Volume 35 Number 5 | October 2021

Brandy D. Gunsolus, DCLS, MLS(ASCP)CM

A 19-year-old female was transferred to a tertiary academic medical center from an outside facility for persistent hypoglycemia requiring IV D10 infusion. Patient reports the hypoglycemic episodes began at the end of February 2021, for which she has had an outpatient workup performed by both her general practitioner and an endocrinologist, both of which were unrevealing. No radiology was ordered by the endocrinologist since the laboratory evaluation was unremarkable. Her current state requires ICU monitoring as her glucose drops to low 40s, improves with eating crackers to the 50s, and then drops down to the 40s again in a short time frame.

Past surgical history includes an appendectomy two years prior and tonsillectomy seven years prior. No other issues other than reactive hypoglycemia. Height 5’1”, BMI 24, blood pressure 91/51, heart rate 66 beats per minute, temperature 36.5 °C, 20 respirations per minute. Patient was given octreotide and 10mg dexamethasone prior to transfer from outside facility.

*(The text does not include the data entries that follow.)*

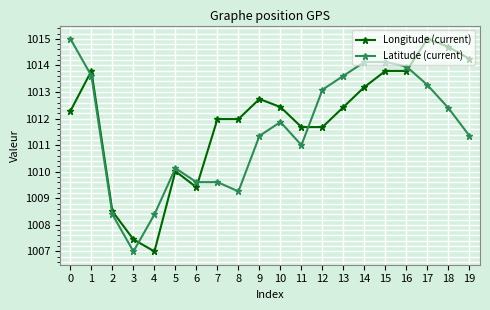

Rank the series by their average value, from highest to lowest.

Longitude (current), Latitude (current)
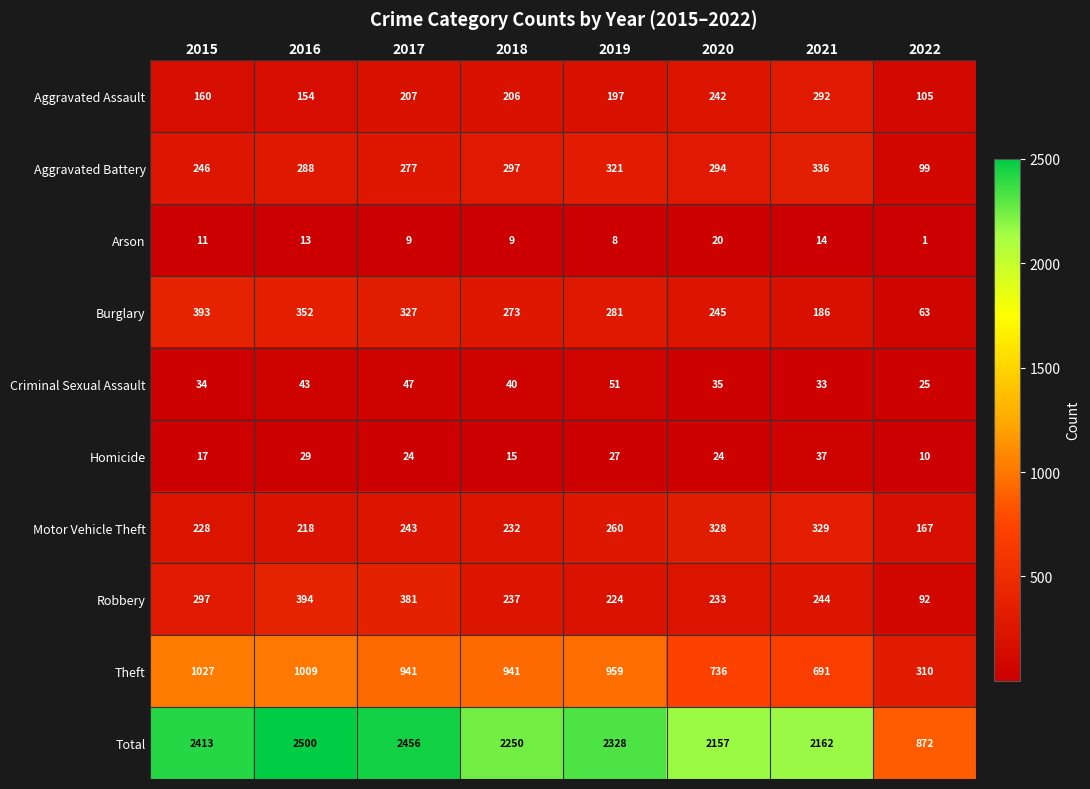

Read the Aggravated Assault value at 2017, to the nearest 50.

200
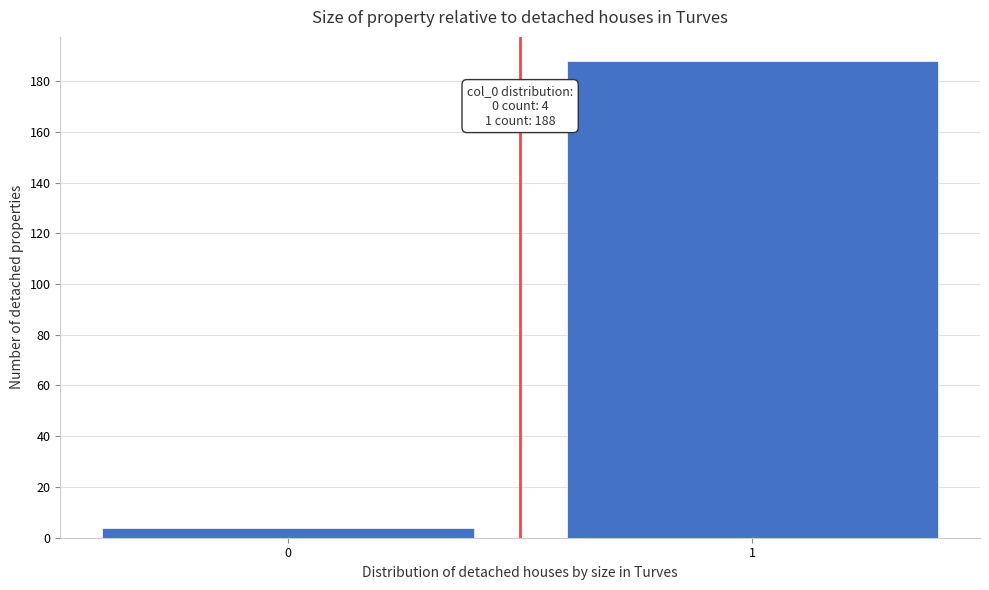

Reading left to right, transcribe all the data shown in this chart.

4	188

Initial lab results upon admission:

Test Value Flag
WBC 11.8 thous/mm3 H
RBC 3.28 mill/mm3 L
Hgb 11.2 g/dL L
Hct 33.4% L
MCV 101.9 fL H
MCH 34.3 pg H
MCHC 33.6 g/dL
RDW 14.2%
Platelet 208 thous/mm3
MPV 9.0 fL
Sodium 141 mEq/L
Potassium 3.5 mEq/L
Chloride 110 mEq/L H
CO2 25 mEq/L
BUN 11 mg/dL
Creatinine 0.64 mg/dL
Glucose 91 mg/dL
Calcium 7.9 mg/dL L
Albumin 3.6 g/dL
Phosphorus 3.7 mg/dL
Magnesium 2.2 mg/dL
Cortisol 1.32 mcg/dL L
ACTH 8.6 pg/mL
Drugs of Abuse, Urine Negative
Vitamin B12 132 pg/mL L
Folate 4.06 ng/mL L
HgbA1c 4.9%
C-peptide 0.02 ng/mL L

Patient was identified to have vitamin B12 and folate deficiencies, likely causing macrocytic anemia, but that is not the cause of the hypoglycemic events. The patient’s cortisol level was depressed, however, she was given dexamethasone by the outside facility just prior to transfer; dexamethasone suppresses cortisol release making this lab value uninterpretable. Octreotide suppresses endogenous insulin, so how was she still having hypoglycemic episodes, especially those that were barely responding to carbohydrate intake?

The patient underwent a strict 48-hour inpatient fast and exhibited no hypoglycemic symptoms, nor did she have any glucose levels that fell below 65 mg/dL. She was then allowed to eat a normal meal that evening and have visitors the next day. The following day shortly after she awakened, she had another hypoglycemic episode; glucose dropped to 52 mg/dL, patient was given crackers and juice which rose it to 69 mg/dL, and then it dropped to 47 shortly after eating.

The team ordered an insulin level to be urgently drawn, which was performed in-house on the DiaSorin Liaison XL platform. The insulin result was <0.87 uIU/mL. This made no sense to patient care team. How was she having these hypoglycemic episodes, but doesn’t have any insulin in her system?

The patient’s mother was visiting later that day and was observed going through the patient’s purse. An orange injectable pen was seen in the patient’s purse and a resident asked the patient about it. The patient said it was her boyfriend’s, who is a type 1 diabetic, and she carries an extra pen in her purse for him. Having this new information, we found a reference lab who performed an insulin test that detected both endogenous insulin and insulin analogues. ARUP’s insulin immunoassay test fit the need and we sent the same specimen that had resulted as <0.87 uIU/mL on the in-house insulin assay. The result from ARUP was 19.15 uIU/mL. This confirmed that analogue insulin was in the patient’s system causing her hypoglycemia.

The member of the patient care team confronted the patient regarding purposely injecting herself with the insulin pen to cause attention via medical treatment. The patient subsequently yelled obscenities at the individual and left against medical advice. Had the care team not known about our in-house insulin test assay only detecting endogenous insulin, the team may have never determined the real cause of her hypoglycemic episodes. This was a win for the Doctor of Clinical Laboratory Science (DCLS) being a part of interdisciplinary patient care.

Brandy D. Gunsolus is Doctor of Clinical Laboratory Science at Augusta University Medical Center in Augusta, Georgia.